As democracias encorajam a Ciência, não só quanto à questão climática mas outros fatores de ameaças, como as doenças. Bem ao contrário dos governos não democráticos, controladores da sociedade civil a seu bel prazer e autoridade. A manipulação visa servidão. Fome, doença, morte; desinformação, deformação e deturpação, falsidade; ensino doutrinário; sexualidade a serviço da pornografia, pedofilia, prostituição. Como bem o disse Bourdieu, uma das mais desiguais distribuições, e a mais cruel, é a do capital simbólico, ou seja, da importância social e das razões de viver. Porque prega como inevitável o sofrimento e indispensável a repressão às resistências.

Ciência e cultura caminham pari passu. Cultura e política idem. Ante a obra extensa e expressiva de Bourdieu, espelhei-me no tema de tempos passados e presentes, a dominação masculina. A essa questão-título, o autor opõe uma outra, mais pertinente e científica e, sem dúvida também, mais urgente politicamente: as relações entre os sexos. São bastante conhecidos, lembra, os mecanismos de historicismo responsáveis pela eternização de certos aspectos relativos à subordinação da mulher, que a despojam de seu papel como agente histórico. Defende, assim, resistência legal (reformas política e jurídica) para o irromper de novas estruturas institucionais, que irão refletir-se em toda a ordem social. Bourdieu tem uma sentença clara para a sociedade: não é tentando persuadir, mas obrigando a pensar, que nos permitimos formar consciências.

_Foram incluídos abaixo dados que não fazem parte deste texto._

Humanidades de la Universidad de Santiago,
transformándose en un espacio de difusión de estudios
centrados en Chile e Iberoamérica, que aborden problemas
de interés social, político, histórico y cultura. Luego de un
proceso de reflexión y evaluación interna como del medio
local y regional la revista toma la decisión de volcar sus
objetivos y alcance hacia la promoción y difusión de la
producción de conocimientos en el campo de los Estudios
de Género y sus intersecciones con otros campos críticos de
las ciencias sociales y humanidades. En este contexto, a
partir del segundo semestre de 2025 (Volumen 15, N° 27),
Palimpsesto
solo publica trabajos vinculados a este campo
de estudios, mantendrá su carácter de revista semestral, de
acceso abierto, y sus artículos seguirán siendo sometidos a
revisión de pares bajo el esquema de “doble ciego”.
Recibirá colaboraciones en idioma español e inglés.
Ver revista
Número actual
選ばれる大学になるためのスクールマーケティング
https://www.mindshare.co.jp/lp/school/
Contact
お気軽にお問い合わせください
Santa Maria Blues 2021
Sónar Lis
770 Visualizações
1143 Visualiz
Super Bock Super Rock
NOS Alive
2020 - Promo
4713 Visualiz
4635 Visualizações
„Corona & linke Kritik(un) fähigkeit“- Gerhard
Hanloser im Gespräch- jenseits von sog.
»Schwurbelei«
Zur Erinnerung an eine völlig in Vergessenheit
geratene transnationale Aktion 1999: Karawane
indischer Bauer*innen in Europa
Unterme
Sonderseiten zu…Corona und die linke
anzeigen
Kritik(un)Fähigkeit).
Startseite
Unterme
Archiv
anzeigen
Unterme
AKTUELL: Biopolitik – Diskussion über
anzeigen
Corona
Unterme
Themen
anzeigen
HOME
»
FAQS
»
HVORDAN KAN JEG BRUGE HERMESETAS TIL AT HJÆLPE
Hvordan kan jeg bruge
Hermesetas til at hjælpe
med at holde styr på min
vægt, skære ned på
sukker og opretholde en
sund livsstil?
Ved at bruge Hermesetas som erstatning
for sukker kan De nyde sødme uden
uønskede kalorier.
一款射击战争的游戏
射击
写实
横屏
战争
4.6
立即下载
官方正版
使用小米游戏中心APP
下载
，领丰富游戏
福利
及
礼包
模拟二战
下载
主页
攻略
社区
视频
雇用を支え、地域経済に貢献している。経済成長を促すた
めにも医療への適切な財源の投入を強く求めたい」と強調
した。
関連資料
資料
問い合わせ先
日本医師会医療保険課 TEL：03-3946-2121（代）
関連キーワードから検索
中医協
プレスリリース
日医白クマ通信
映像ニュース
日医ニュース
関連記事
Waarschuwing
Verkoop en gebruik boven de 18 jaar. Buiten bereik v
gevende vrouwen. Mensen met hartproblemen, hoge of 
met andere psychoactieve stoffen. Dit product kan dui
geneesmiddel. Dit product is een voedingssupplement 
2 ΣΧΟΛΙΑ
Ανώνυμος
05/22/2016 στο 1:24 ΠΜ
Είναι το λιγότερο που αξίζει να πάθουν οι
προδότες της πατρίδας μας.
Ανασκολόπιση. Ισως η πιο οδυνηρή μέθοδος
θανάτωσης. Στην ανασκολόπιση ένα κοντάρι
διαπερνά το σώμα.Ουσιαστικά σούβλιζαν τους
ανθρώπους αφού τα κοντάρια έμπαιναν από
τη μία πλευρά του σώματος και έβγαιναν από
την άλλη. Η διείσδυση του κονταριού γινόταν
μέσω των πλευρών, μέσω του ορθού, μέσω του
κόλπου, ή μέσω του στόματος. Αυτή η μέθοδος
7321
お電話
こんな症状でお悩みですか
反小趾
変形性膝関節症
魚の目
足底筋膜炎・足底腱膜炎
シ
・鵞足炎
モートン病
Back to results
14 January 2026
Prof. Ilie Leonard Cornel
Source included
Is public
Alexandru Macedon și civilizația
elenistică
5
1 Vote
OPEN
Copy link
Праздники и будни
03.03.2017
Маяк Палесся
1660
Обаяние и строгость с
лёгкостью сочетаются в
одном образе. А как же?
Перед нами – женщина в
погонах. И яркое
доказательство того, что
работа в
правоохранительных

O quarto princípio de ruptura é a informação. O professor Octávio Ianni (ensaio em Desafios da Comunicação, Editora Vozes) chama ao palco seus três atores, que chama príncipes. O Príncipe de Maquiavel “é uma pessoa, uma figura política, o líder ou condottiere, capaz de articular inteligentemente as qualidades de situação e liderança (virtù) e as condições sociopolíticas (fortuna) nas quais deve atuar. O Moderno Príncipe de Gramsci “é o partido político, no qual combinam-se e fertilizam-se as capacidades de uns e outros líderes, de tal modo que a interpretação e atividade inteligente, diante do jogo de peças sociopolíticas, cabe a ele. Pode realizar a metamorfose essencial das reivindicações sociais, desde que voltado tanto a seus seguidores quanto aos outros setores da sociedade”. Já O Príncipe Eletrônico “subordina, recria, absorve ou simplesmente ultrapassa os outros”. Presente e invisível, permeia todos os níveis da sociedade, mas tende a expressar a visão dos grupos de poder, “a indústria de manipulação das consciências”, em crescente desenvolvimento e além das instituições clássicas, democráticas ou não.

No século passado, Aldous Huxley usou a trilogia sobre o mundo novo como um alerta ao despertar do ser humano, conforme ele mesmo explica no prefácio do primeiro livro. Escolher entre a insanidade de um lado e a demência de outro. Mas, ainda assim, com um terceira opção alternativa: a sanidade. Visão idêntica a de Duclos, ao acenar com um quinto princípio à intrigante visão de seu mundo quaternário: o desejo indestrutível que nasce daqueles a quem se interdita um papel no mundo.

Passo a palavra, a pena e a ação ao Brasil democrático do século XXI, Brasil do presidente Lula de ampla frente. Uma ruptura com o tempo ainda presente e o irromper de um futuro próximo plural. Respirar, sobreviver. Uma sociedade ainda indefinida, algo como um ziguezaguear por tudo que já existe, conforme Duclos.